Na semana passada, seis militantes palestinos foram mortos em ataques aéreos a partir de Israel. O exército afirma que os alvos eram membros do braço armado do Hamas, que controla a região da Faixa de Gaza. Quatro civis e um soldado israelense foram feridos desde o início dos confrontos.

"Em resposta ao lançamento de diversos foguetes contra a região sul de Israel, as Forças Armadas atacaram uma das bases utilizadas por militantes na Faixa de Gaza", afirmou o exército israelense em comunicado oficial.

Segundo autoridades oficiais, o Hamas está por trás dos ataques e será responsabilizado caso não suspenda suas atividades bélicas. De acordo relatos, pequenos braços armados do grupo que controla a Faixa de Gaza desde 2007 estariam coordenando o lançamento de foguetes.

Trégua "informal"

Na noite de quinta-feira, sob suposta mediação do Egito, um acordo informal teria entrado em vigor após dois dias de violência ao longo da fronteira entre Israel e Gaza.

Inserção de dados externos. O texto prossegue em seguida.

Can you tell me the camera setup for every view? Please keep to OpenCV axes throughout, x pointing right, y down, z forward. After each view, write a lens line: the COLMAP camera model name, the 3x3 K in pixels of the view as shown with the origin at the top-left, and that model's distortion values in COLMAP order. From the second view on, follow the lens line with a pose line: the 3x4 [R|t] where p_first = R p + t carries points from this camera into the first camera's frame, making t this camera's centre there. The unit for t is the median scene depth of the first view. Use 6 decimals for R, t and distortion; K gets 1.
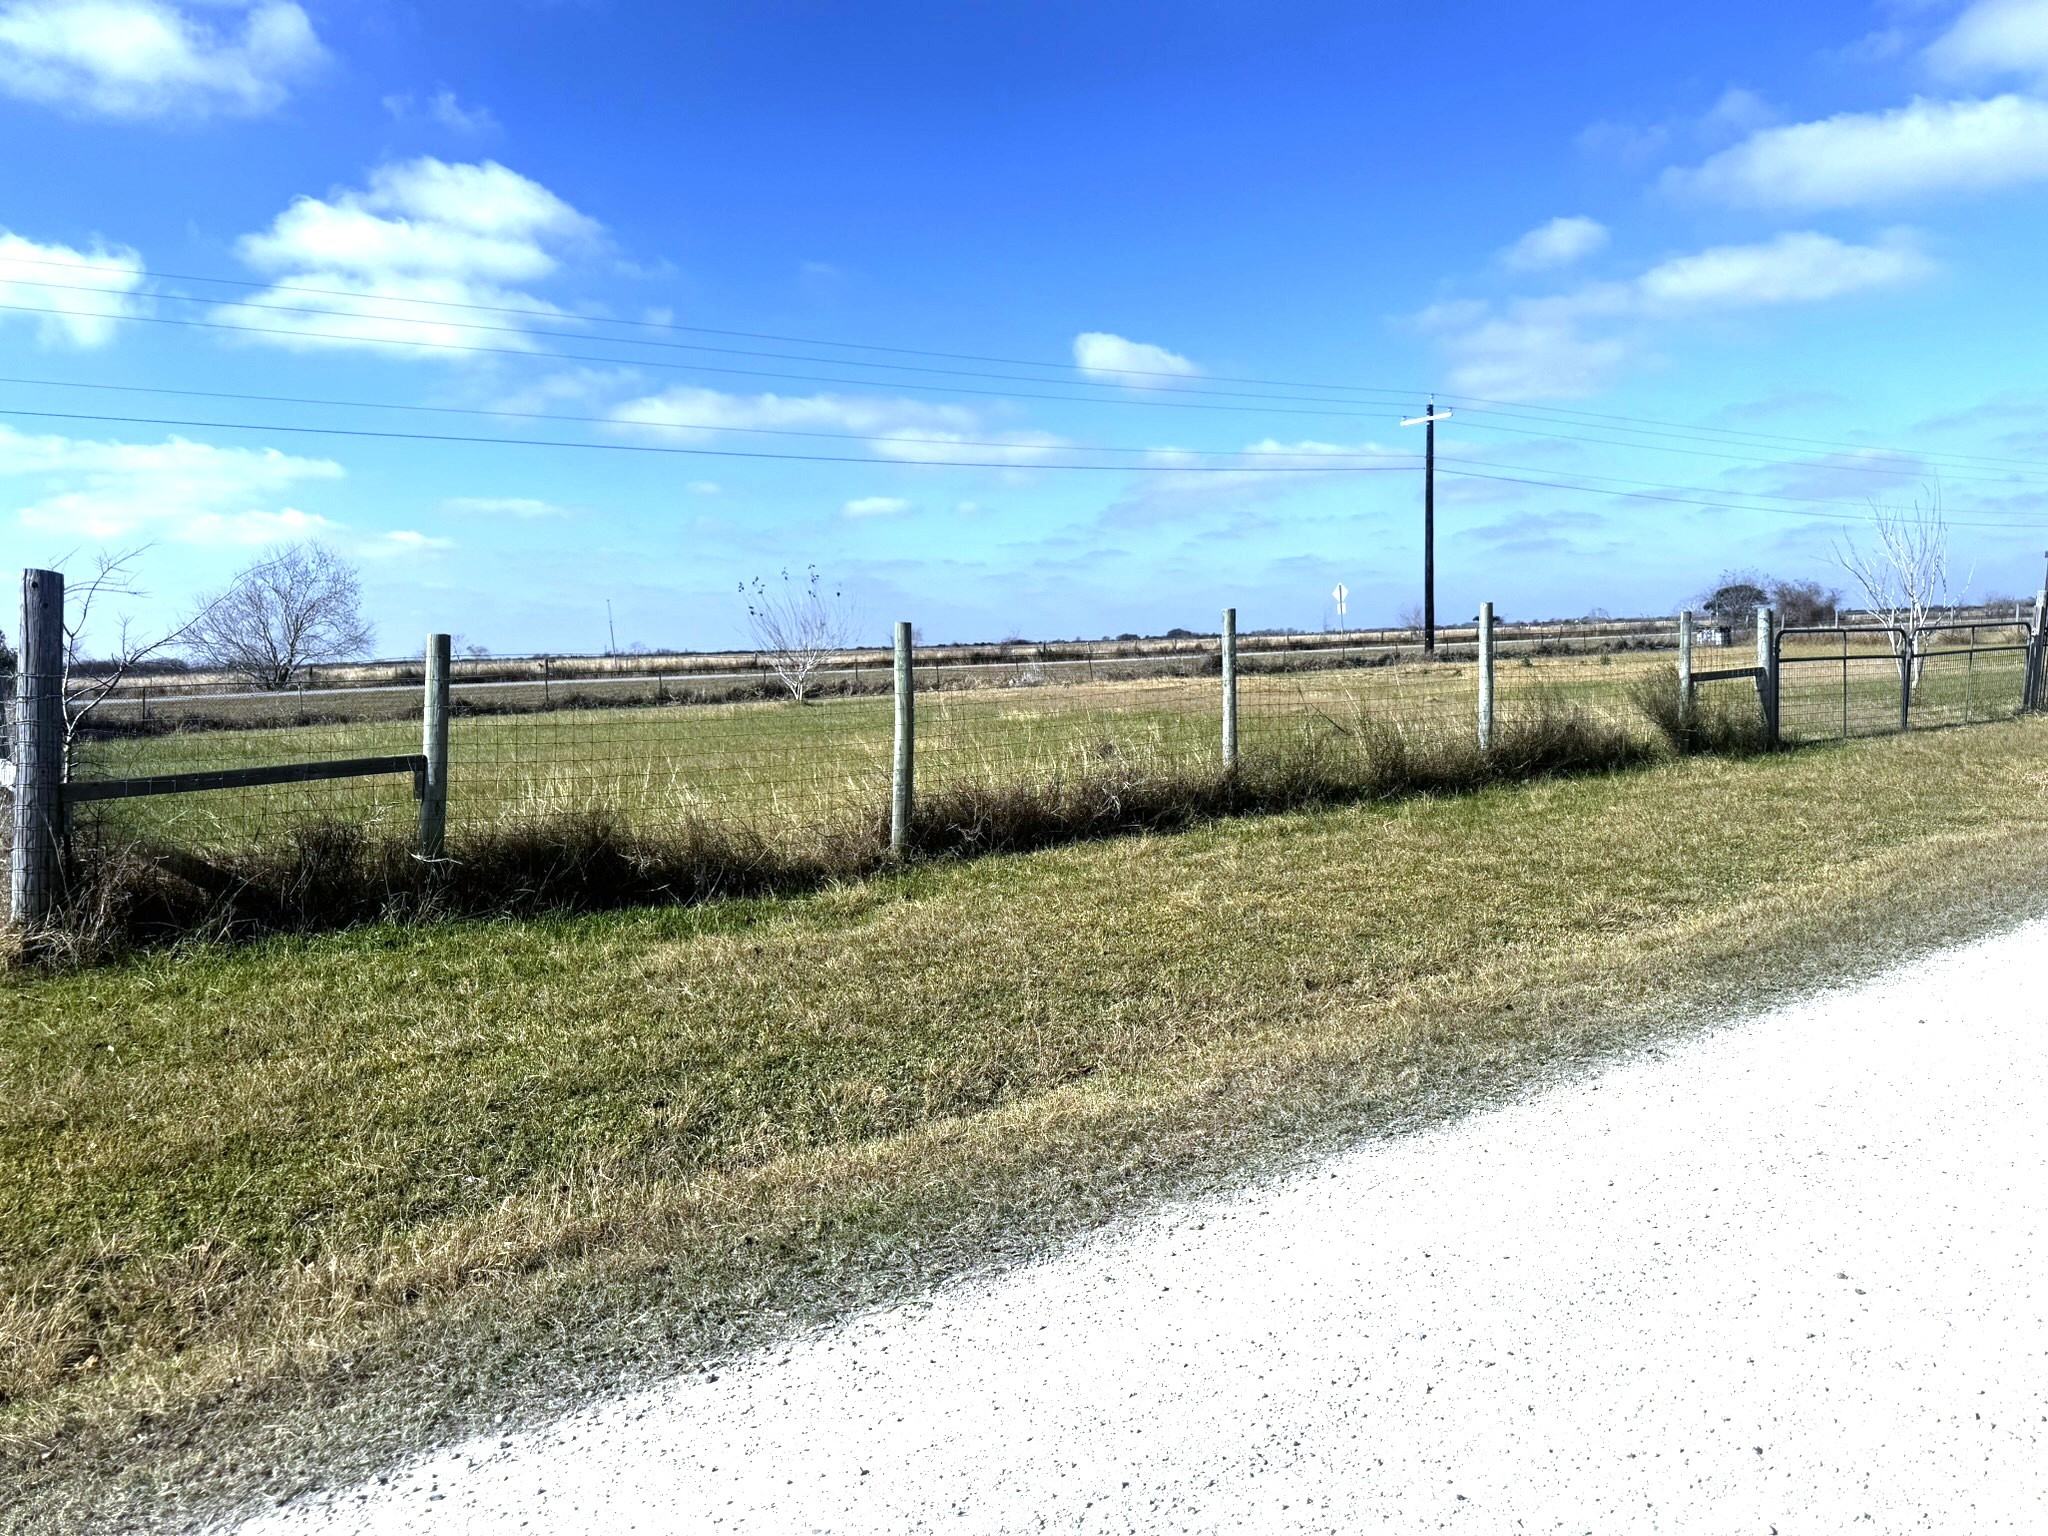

Uma autoridade de defesa israelense disse que nenhum acordo formal foi alcançado com o Hamas, a facção islâmica que controla a Faixa de Gaza, embora as autoridades egípcias tenham sido essenciais para restabelecer a calma.

"Os egípcios têm uma capacidade muito impressionante para articular ao (Hamas) que o interesse principal não é atacar e usar o terror contra Israel ou outros alvos", afirmou o oficial do Exército Amos Gilad à rádio do Exército israelense.

Mas ele acrescentou que não houve acordo direto com a facção islâmica, que se recusa a reconhecer o Estado judeu e apela à sua destruição.

"Pode-se dizer categoricamente que não há acordo com o Hamas, nunca houve e nunca haverá. A única coisa que foi definida e concordada é que haverá calma. Nós não estamos interessados em uma escalada ", acrescentou Gilad.